Josepha Heath Gulston (23 February 1811 – 15 November 1859) was a Welsh novelist. She published five novels in the 1850s under the pseudonym Talbot Gwynne.

She was the eldest daughter of Joseph Gulston, owner of the Derwydd estate in Carmarthenshire, and Anna Maria Knowles. Her novel The School for Fathers was read by Charlotte Brontë and George Eliot, and her novel Young Singleton may have been an influence on Eliot's Daniel Deronda. She also published a children's fantasy story with lithographed illustrations called The Goblin's Moonlight Walk in 1844.

== Bibliography ==

- The Goblin's Moonlight Walk.
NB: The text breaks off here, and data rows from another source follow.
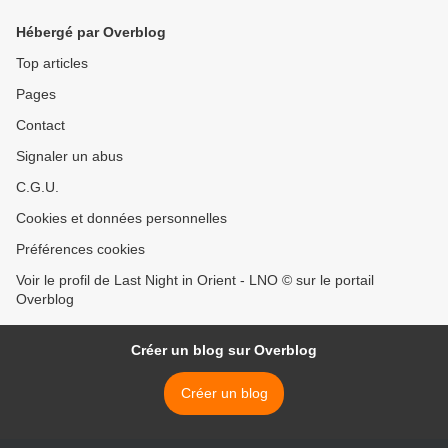
Hébergé par Overblog
Top articles
Pages
Contact
Signaler un abus
C.G.U.
Cookies et données personnelles
Préférences cookies
Voir le profil de Last Night in Orient - LNO © sur le portail
Overblog
Créer un blog sur Overblog
Créer un blog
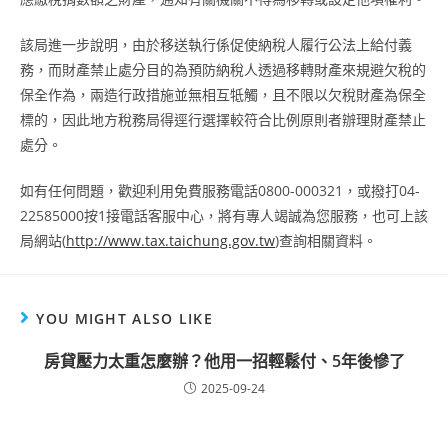
該局進一步說明，由於移送執行係促使納稅人履行公法上給付義
務，而財產禁止處分目的為預防納稅人透過移轉財產來規避欠稅的
保全作為，兩造行政措施並無相互牴觸，且不限以欠稅財產為保全
標的，因此地方稅務局得逕行選擇較符合比例原則者辦理財產禁止
處分。
如有任何問題，歡迎利用免費服務電話
0800-000321
，或撥打
04-
22585000
按
1
接電話客服中心，將有專人竭誠為您服務，也可上該
局網站
(
http://www.tax.taichung.gov.tw
)
查詢相關資料。
YOU MIGHT ALSO LIKE
房貸壓力太重怎麼辦？他用一招輕鬆付、5年後慘了
2025-09-24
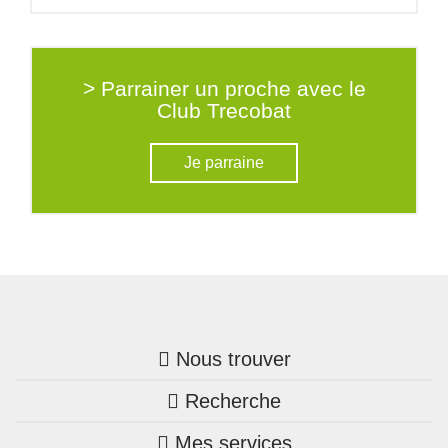
> Parrainer un proche avec le
Club Trecobat
Je parraine
Nous trouver
Recherche
Trouver une agence
Mes services
Nos annonces
Bretagne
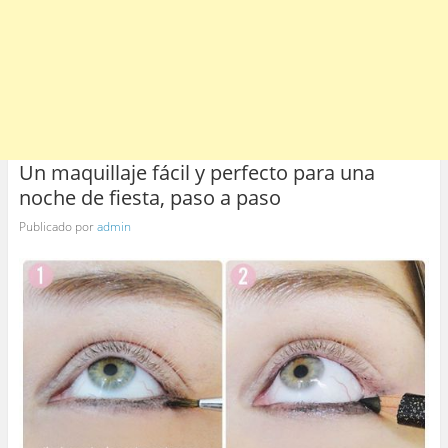
Un maquillaje fácil y perfecto para una
noche de fiesta, paso a paso
Publicado por
admin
James Izard, 1844.
- The School for Fathers: An Old English Story.  1 vol.  London: Smith, Elder, 1852.
- The Life and Death of Silas Barnstarke: A Story of the Seventeenth Century.  1 vol.  London: Smith, Elder, 1853.
- The School for Dreamers: A Story of the Present Day.  1 vol.  London: Smith, Elder, 1853.
- Nanette and her Lovers.  1 vol.  London: Smith, Elder, 1854.
- Young Singleton.  2 vol.  London: Smith, Elder, 1856.